Your task
Format the lines below as a JSON list of strings, one string per line, leaving out blank lines and the picture placeholders.

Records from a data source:
-- Opening Marker --

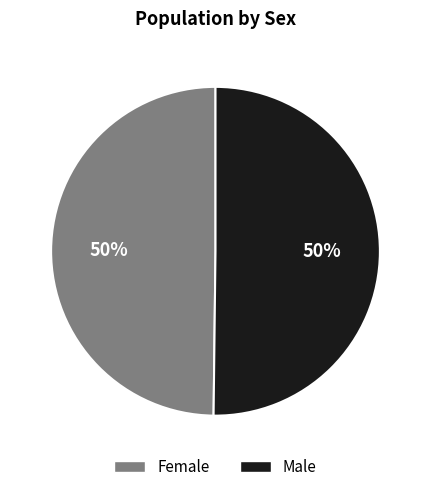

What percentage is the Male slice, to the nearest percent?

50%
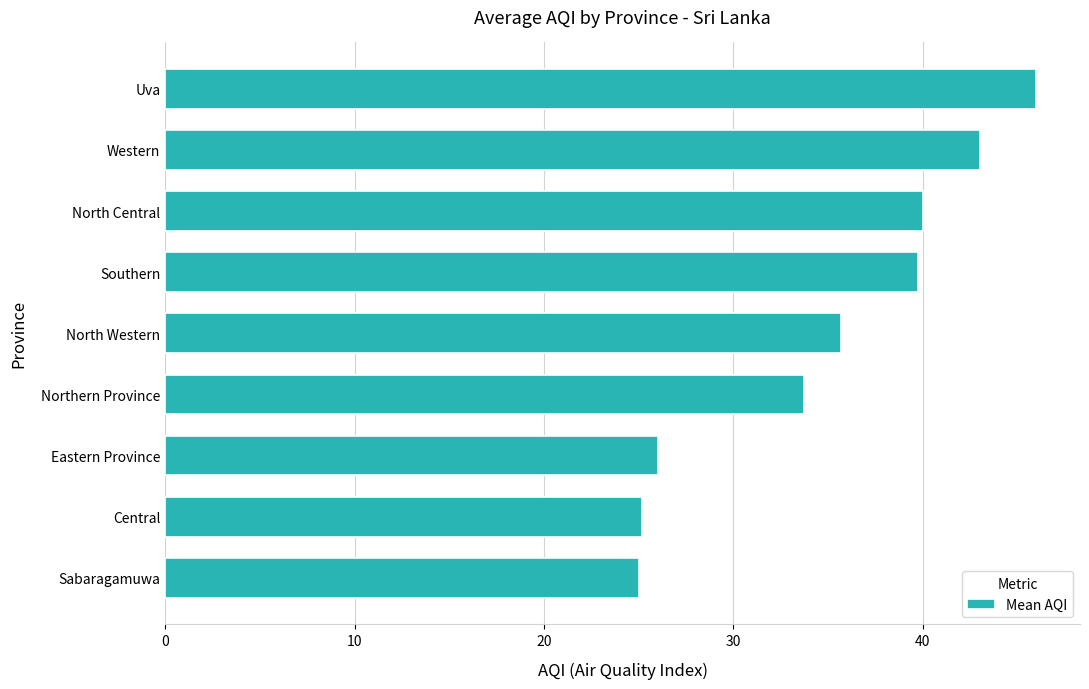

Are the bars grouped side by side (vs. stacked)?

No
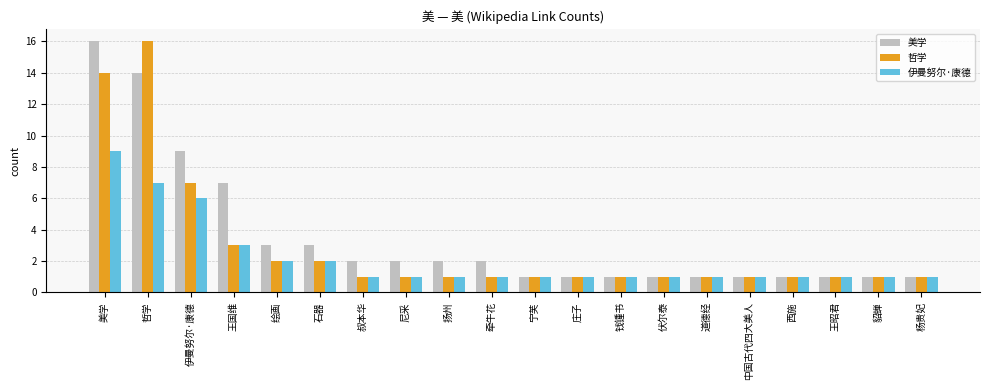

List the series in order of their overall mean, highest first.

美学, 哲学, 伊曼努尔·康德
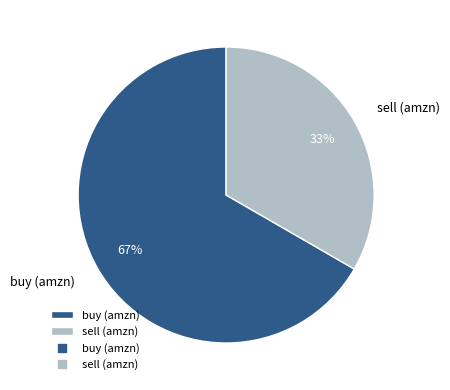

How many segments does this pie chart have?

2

-- Closing Marker --

Solution to the exercise
[
  "What percentage is the Male slice, to the nearest percent?",
  "50%",
  "Are the bars grouped side by side (vs. stacked)?",
  "No",
  "List the series in order of their overall mean, highest first.",
  "美学, 哲学, 伊曼努尔·康德",
  "How many segments does this pie chart have?",
  "2"
]